授業観察は、評価のためではなく、成長のためであるべきだと言われる(教員養成段階では評価も必要)⭐︎。どうせ実施するのであれば、授業参観や授業公開を少しでも有意義ななものにしたい。そこで、学校を、教師の学びのコミュニティーにできる授業参観の方法を、Harmer(2015)の「授業公開、授業参観のこれまでとは異なるやり方(Different ways of observing and being observed)」(pp.129-132)から考えてみたい。

1 焦点化すること
授業後の協議のテーマを1〜2つの項目に絞る。例えば、英語の授業であれば、「生徒と教師の英語でのやりとり」「エラーの訂正」などに絞る。授業参観者は、授業で観察した全てのことを議論の俎上に載せたがる傾向がある。その結果、協議は総花的なものになりがちで、授業者にとって意味のあるフィードバックとはならない。思い切って、テーマを絞ること、この"Less is more.(少ないことは豊かである)"を実践することで、より深い議論が可能になり、授業についての新しい考え方が生まれる可能性が出てくる。

2 参観者に焦点化する
授業参観を、参観者の成長という視点で実施する。もちろん、授業者の成長が第一義だが、その授業から参観者が何を学びうるかを大切にする。観察した授業の優れた点や価値を、自分のものにしようとする試みであると言える。他者の授業を通した、自分自身の授業実践の振り返りとも言えるだろう。(「仲間による省察的授業観察」[reflective peer observation]とも呼ばれるらしい)。

3 学びが継続されるような工夫 
参加者全員が、主体的に関わることができて、楽しい学びの機会になるように工夫したい。明るく、前向きなムードで終えることができるような流れを作りたい。そして、それが継続的な学びにつながるように仕組んでいきたい。一回限りのイベントにしないことが大切だ。

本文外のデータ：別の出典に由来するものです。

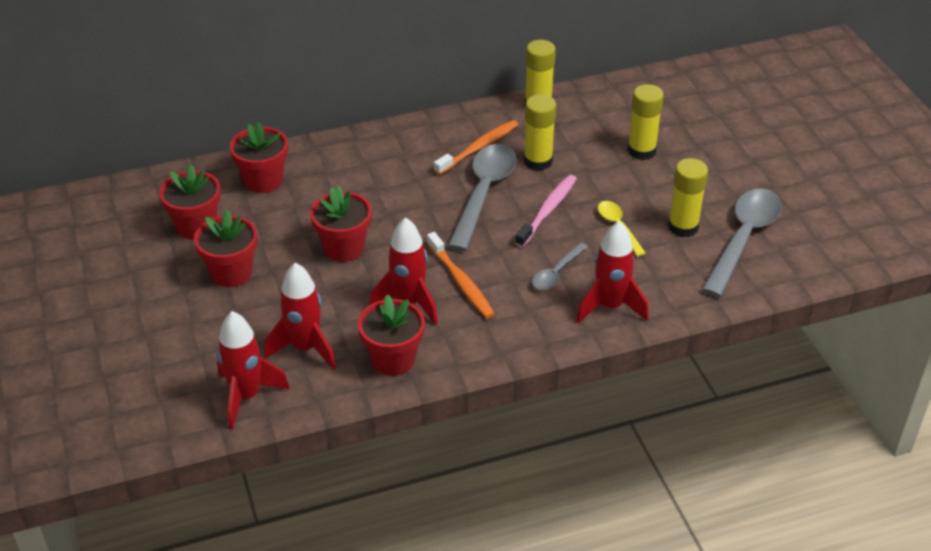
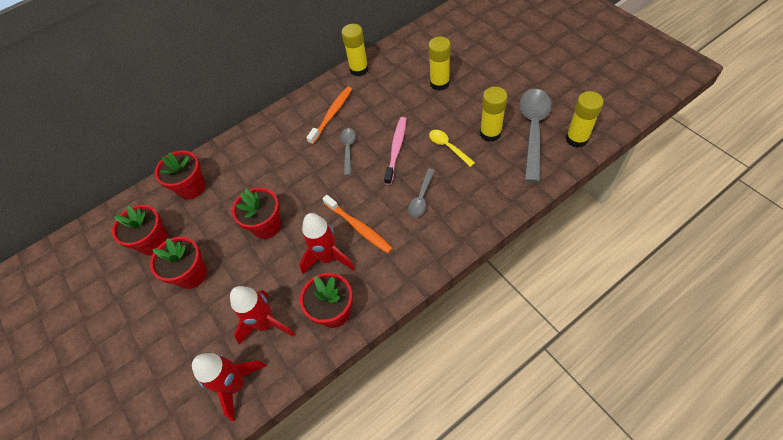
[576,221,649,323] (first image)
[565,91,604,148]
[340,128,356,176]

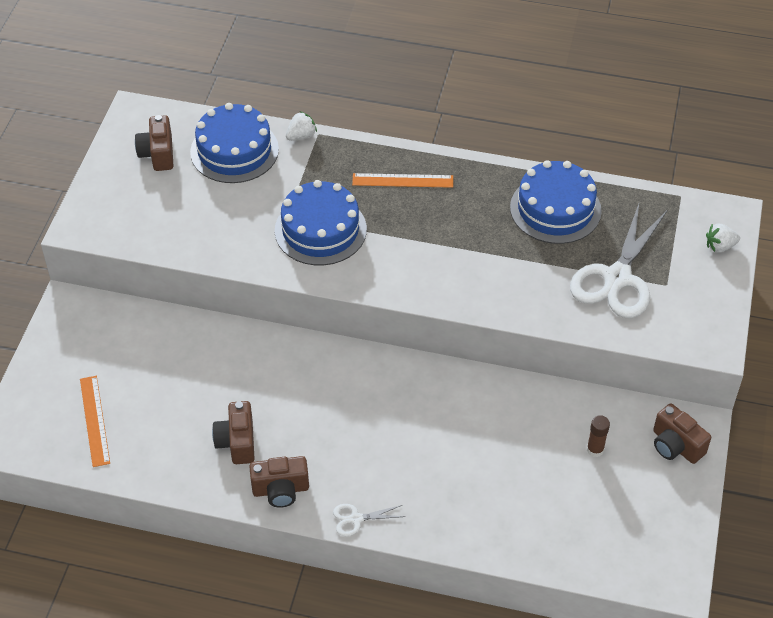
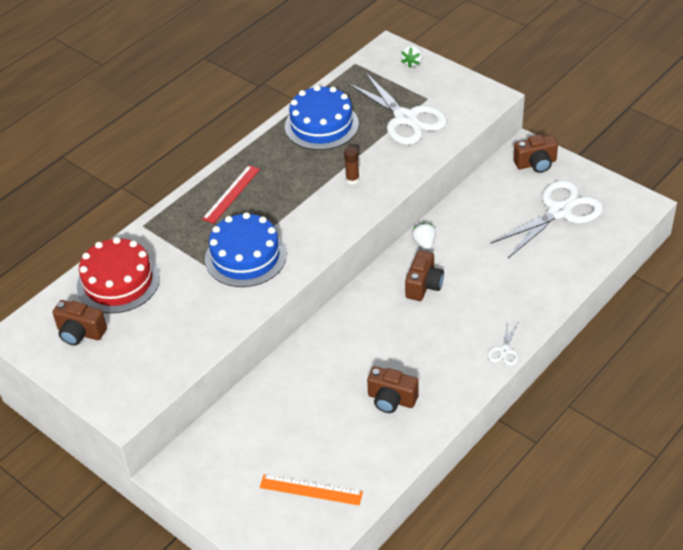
[490,180,603,258]
[405,250,444,301]
[412,223,436,251]
[344,146,360,185]
[77,237,160,313]
[202,165,260,224]

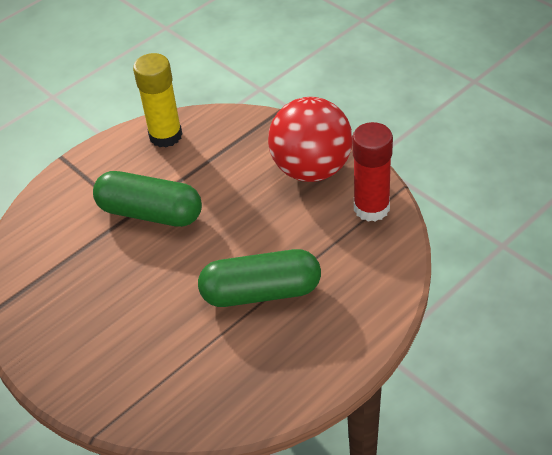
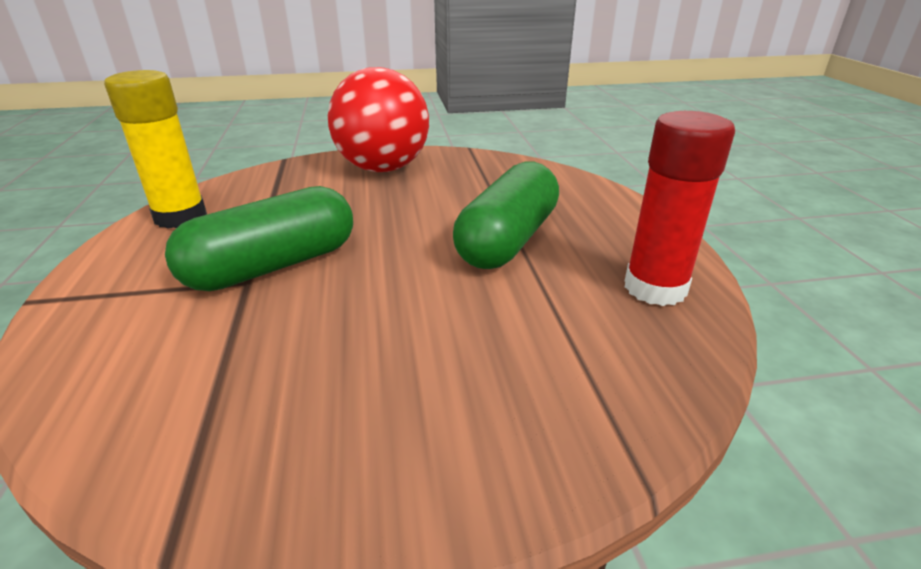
[625,111,735,306]

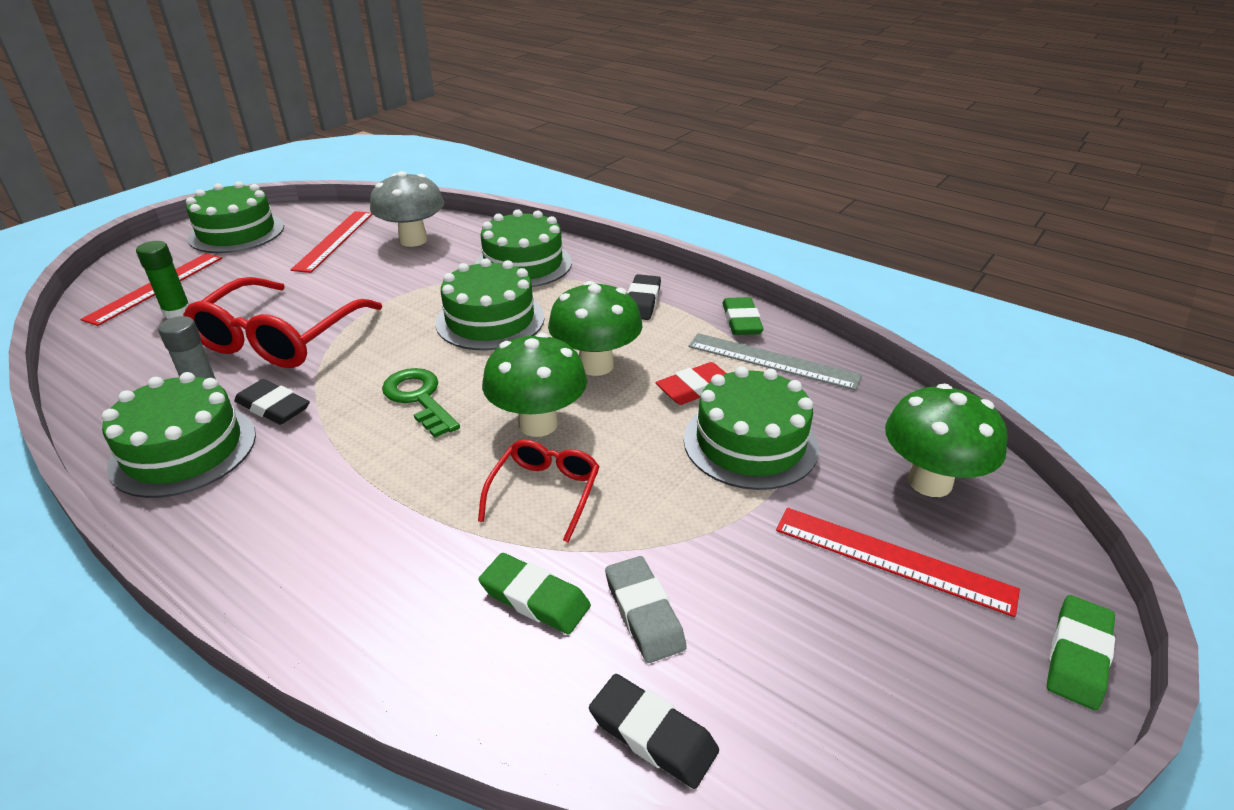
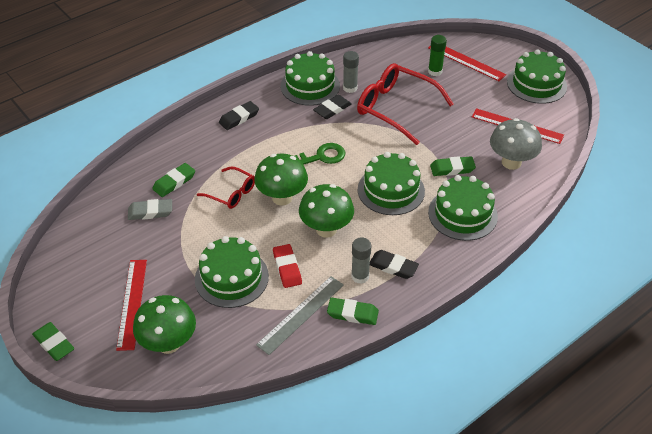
[351,237,371,284]
[430,156,476,176]
[219,101,259,130]
[116,260,147,351]

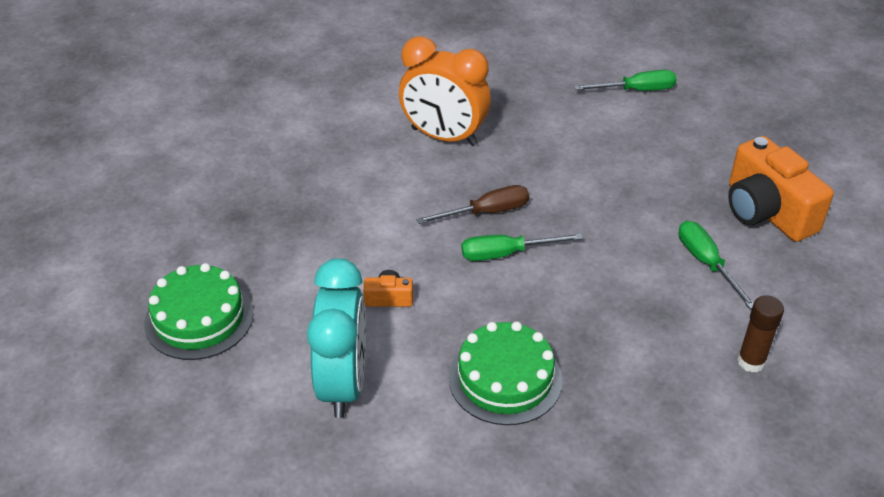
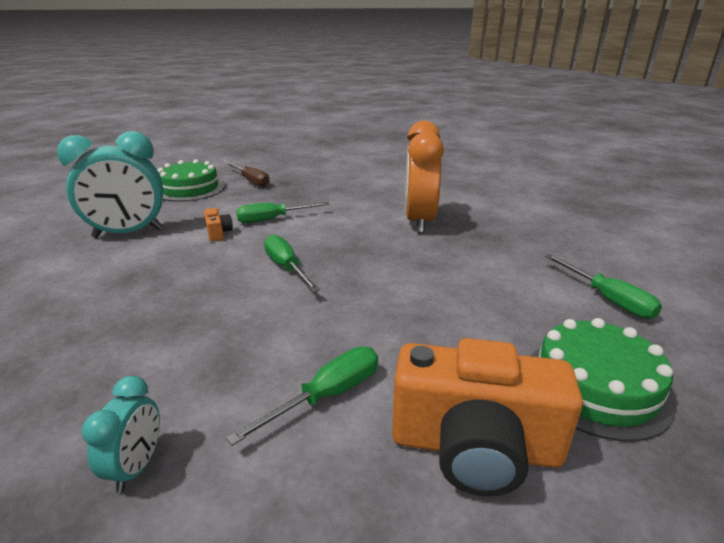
[236,202,330,223]
[226,162,270,187]
[530,318,676,441]
[82,376,160,493]
[392,338,583,496]

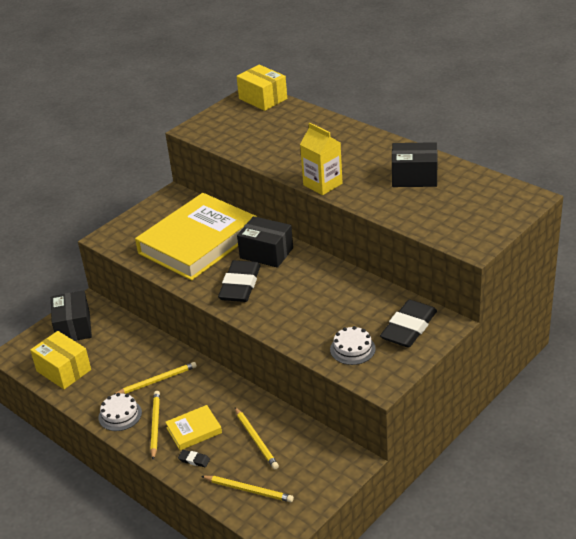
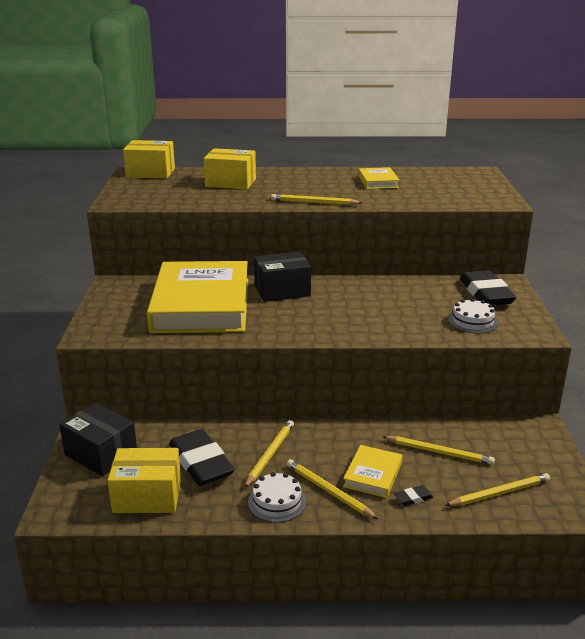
[204,148,256,189]
[169,429,235,486]
[271,194,363,205]
[358,167,400,189]

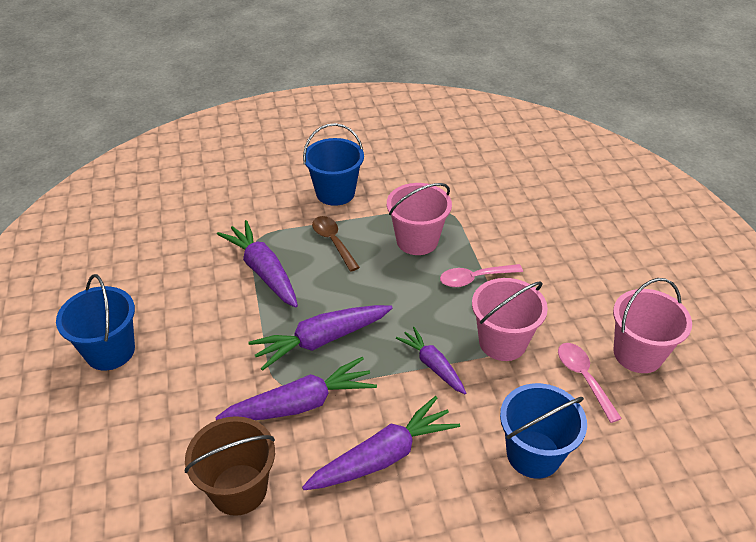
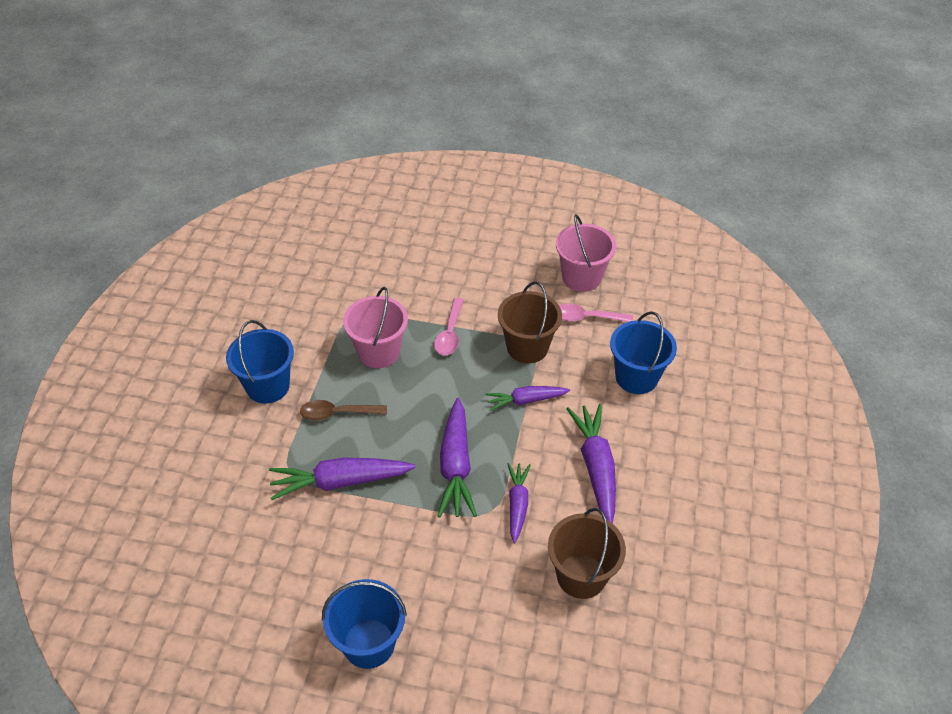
[498,281,562,363]
[508,463,531,543]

授業参観・授業観察自体はずっと以前から続けられてきた方法である。我が国の教員研修や校内研修ではかなりのウエートを占める方法と言えるだろう。多くの人が「授業を見せ合うことは大切だ」と言うが、その具体的なノウ・ハウは十分に確立されているのだろうか。

私も、授業についての評価やコメントをもらってきた。同僚や現職の教員からは公開授業を通して。学習者からは授業評価などを通してである。それらの評価やコメントには、心から納得を覚えたこともあるし、小さな反発を覚えたこともある。しかし、それらが自分自身の力量形成に効果的に働いたかどうかは、ずっと、確信がもてないできた。

唯一、効果を実感できたのは、1)自分自身が問題意識や興味をもてた問題に焦点化した時 2)その後、ある程度の時間をかけて、授業の中で実践と省察を繰り返してきた時であったと思う。いただいた多くの評価やコメントは忘れてしまったが、その後、自分自身が主体的に取り組んだものは、血となり肉となったように感じる。

自分にとって大切な実践上のテーマを見出すきっかけとなったのが、授業参観だったように思う。

[文献]
⭐︎Jeremy Harmer (2015) The Practice of English Language Teaching, Pearson. (ジェレミー・ハーマー『英語教育の実践』ピアソン).